How to delete data from ElasticSearch through JavaAPI

1.4k views Asked by At

EDITED I'm trying to find out how to delete data from Elasticsearch according to a criteria. I know that older versions of ElasticSearch had Delete By Query feature, but it had really serious performance issues, so it was removed. I know also for that there is a Java plugin for delete by query:

org.elasticsearch.plugin:delete-by-query:2.2.0

But I don't know if it has a better implementation of delete which has a better performance or it's the same as the old one.

Also, someone suggested using scroll to remove data, but I know how to retrieve data scrolling, not how to use scroll to remove!

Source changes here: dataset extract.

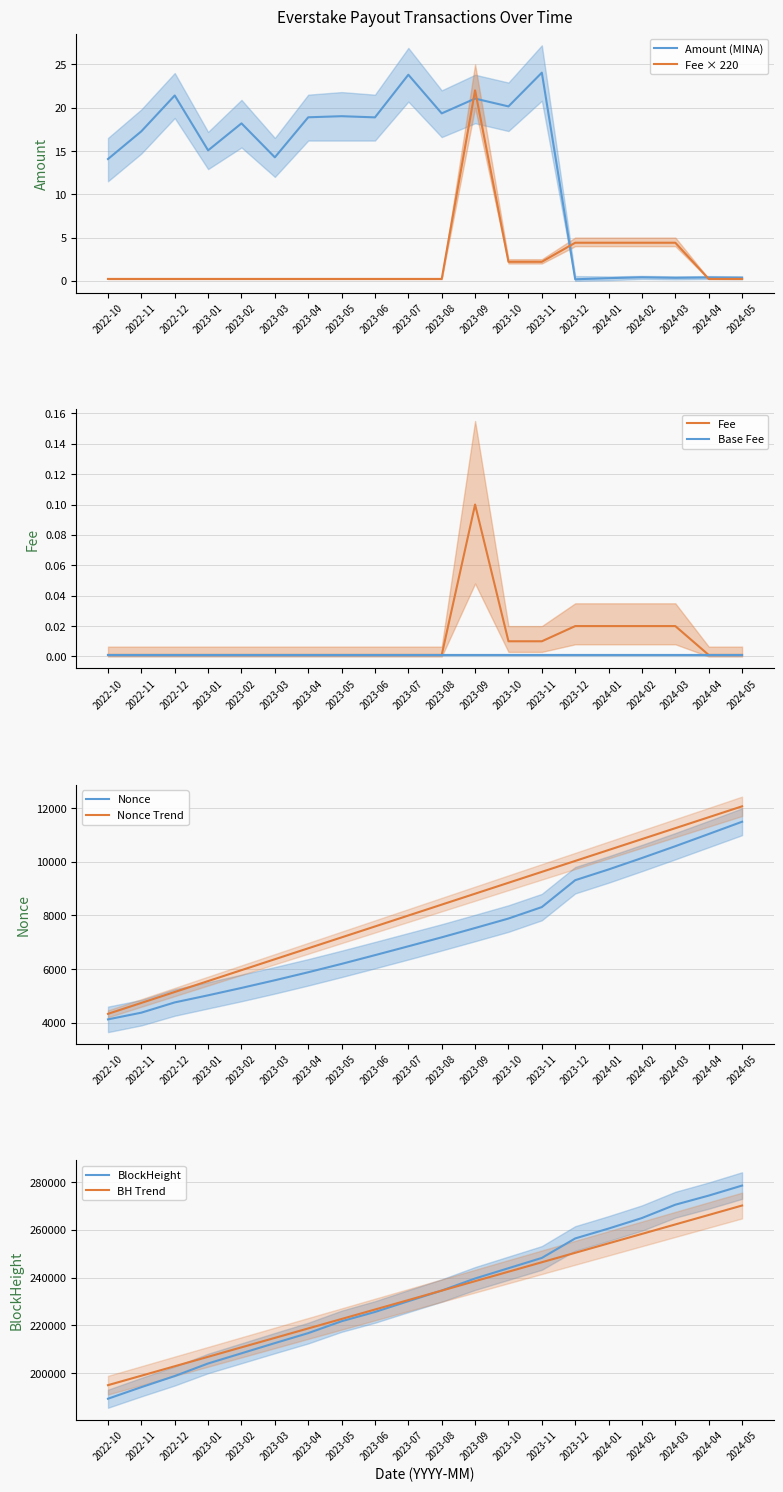

What is the sum of the BlockHeight_scaled values at 2024-02 and 2023-04?

481658.0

Does anyone have an idea (the amount of documents to remove in a call would be huge, over 50k documents.

Thanks in advance!

Finally used this guy's third option

1

There are 1 answers

1
jhilden On BEST ANSWER

You are correct that you want to use the scroll/scan. Here are the steps:

  1. begin a new scroll/scan
  2. Get next N records
  3. Take the IDs from each record and do a BulkDelete of those IDs
  4. go back to step 2

So you don't delete exactly using the scroll/scan, you just use that as a tool to get all the IDs for the records that you want to delete. In this way you're only deleting N records at a time and not all 50,000 in 1 chunk (which would cause you all kinds of problems).